A recent study by Hsu et al. (26) validated an electronic medical record database for pemphigus and pemphigoid using ICD-9-CM codes. The authors found low PPVs when codes for both pemphigoid and pemphigus were present and if only one diagnostic code occurred in the medical records, and suggested excluding these cases. It is difficult to compare this study with our results, as Hsu et al. (26) used ICD-9 codes, and their data covered only one academic centre, which may not necessarily be generalizable to all medical centres.
The high PPV found in this study seems to be related to the fact that BP is a severe skin disease, in which highly specific tests are performed in order to ascertain a diagnosis to ensure proper treatment. PPV is probably higher in patients with a severe skin disease than in those with a milder disease outbreak, since, as a rule, further examinations and specific testing are routinely performed on severely ill patients. Thus, it is important to bear in mind that all dermatological diagnosis cannot be presumed to have the same high percentage of PPV.
A limitation of this study was that not all medical records could be reviewed. This was probably due to new systems for filing medical records and their storage in a separate archive for all deceased patients. Including all missing records as non-confirmed cases (worst-case scenario) results in a PPV of 87.6% (283/323). Including all missing records as confirmed cases (best-case scenario) results in a PPV of 92.6% (299/323). To minimize the risk of underestimating the PPV and to avoid uncertain calculations on the missing cases, we suggest excluding the missing cases from the calculation of PPV.

------------------------------------------------

## EXERCISE REQUIREMENTS
1. Summarize the PPV excerpt in three sentences.
2. Carry on the PPV excerpt from its final sentence.
The listing that comes next is not needed for this work.

## SOURCE DATA
------------------------------------------------

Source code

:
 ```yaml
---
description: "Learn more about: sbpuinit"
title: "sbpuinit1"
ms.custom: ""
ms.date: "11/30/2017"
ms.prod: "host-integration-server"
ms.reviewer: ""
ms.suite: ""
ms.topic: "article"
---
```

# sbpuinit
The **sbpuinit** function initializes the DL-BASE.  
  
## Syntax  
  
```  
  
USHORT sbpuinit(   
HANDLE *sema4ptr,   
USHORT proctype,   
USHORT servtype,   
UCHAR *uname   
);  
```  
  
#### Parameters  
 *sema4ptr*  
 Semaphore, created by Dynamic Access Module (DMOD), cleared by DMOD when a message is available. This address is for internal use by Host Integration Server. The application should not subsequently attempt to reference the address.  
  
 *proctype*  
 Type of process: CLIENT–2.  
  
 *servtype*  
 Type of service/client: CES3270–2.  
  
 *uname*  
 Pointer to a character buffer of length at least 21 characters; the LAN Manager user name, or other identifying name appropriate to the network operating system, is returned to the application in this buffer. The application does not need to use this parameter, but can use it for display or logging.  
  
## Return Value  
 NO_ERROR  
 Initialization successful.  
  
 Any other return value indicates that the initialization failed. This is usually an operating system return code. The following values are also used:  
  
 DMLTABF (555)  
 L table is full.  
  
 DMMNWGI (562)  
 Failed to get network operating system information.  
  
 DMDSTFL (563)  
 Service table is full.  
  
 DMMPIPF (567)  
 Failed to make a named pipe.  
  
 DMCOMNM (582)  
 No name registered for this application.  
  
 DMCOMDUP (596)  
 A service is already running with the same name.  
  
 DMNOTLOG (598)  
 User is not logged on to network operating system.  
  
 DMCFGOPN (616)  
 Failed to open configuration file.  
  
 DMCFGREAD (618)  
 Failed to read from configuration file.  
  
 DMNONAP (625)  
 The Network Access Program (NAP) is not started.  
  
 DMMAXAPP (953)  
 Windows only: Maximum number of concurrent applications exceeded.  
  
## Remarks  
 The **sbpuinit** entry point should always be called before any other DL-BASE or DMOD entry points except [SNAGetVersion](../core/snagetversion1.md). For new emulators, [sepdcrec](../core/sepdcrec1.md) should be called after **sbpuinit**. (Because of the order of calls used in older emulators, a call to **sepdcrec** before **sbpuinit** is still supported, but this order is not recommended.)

------------------------------------------------

## RESPONSES TO THE TASKS
1. Hsu et al. (26) reported low PPVs for pemphigus and pemphigoid codes in certain cases, but their ICD-9 data from a single academic centre are hard to compare with this study. The high PPV found here is likely linked to BP being a severe skin disease that prompts highly specific diagnostic testing, so not all dermatological diagnoses can be presumed to reach such a high PPV. Because not all medical records could be reviewed, the PPV ranges from 87.6% to 92.6% depending on how missing records are counted, and the authors suggest excluding the missing cases from the calculation.

2.
A total of 262 patients (93%) of the 283 patients with true BP+ had at least 2 criteria for being diagnosed as BP (clinical, histopathological, direct and/or indirect immunofluorescence and/or ELISA). The diagnosis of BP for the remaining 21 patients (7%) was based only on a clinical judgement by a dermatologist. This could have been due to patient age or unwillingness to undergo treatment or further diagnostic tests. We believe that in order to validate the NPR in the most correct way these cases should be regarded true BP+.
The present study has a number of strengths; it was population-based, and a large number of medical and histopathological records were manually reviewed in a structured manner by the 2 dermatologists and the dermatopathologist in order to best ascertain a correct diagnosis of BP. In order to avoid selection bias, 2 distinct counties in Sweden were selected for validation that had a divergent population density and differing access to healthcare. In addition, inclusion of both outpatient and inpatient care enabled all subjects with BP to be covered. Due to unique aspects of Sweden’s healthcare system, with easy and fast access to specialist care, it is more likely that dermatologists make the diagnosis of BP. The results of this study may not be generalized to countries with healthcare systems with reduced access to specialist care.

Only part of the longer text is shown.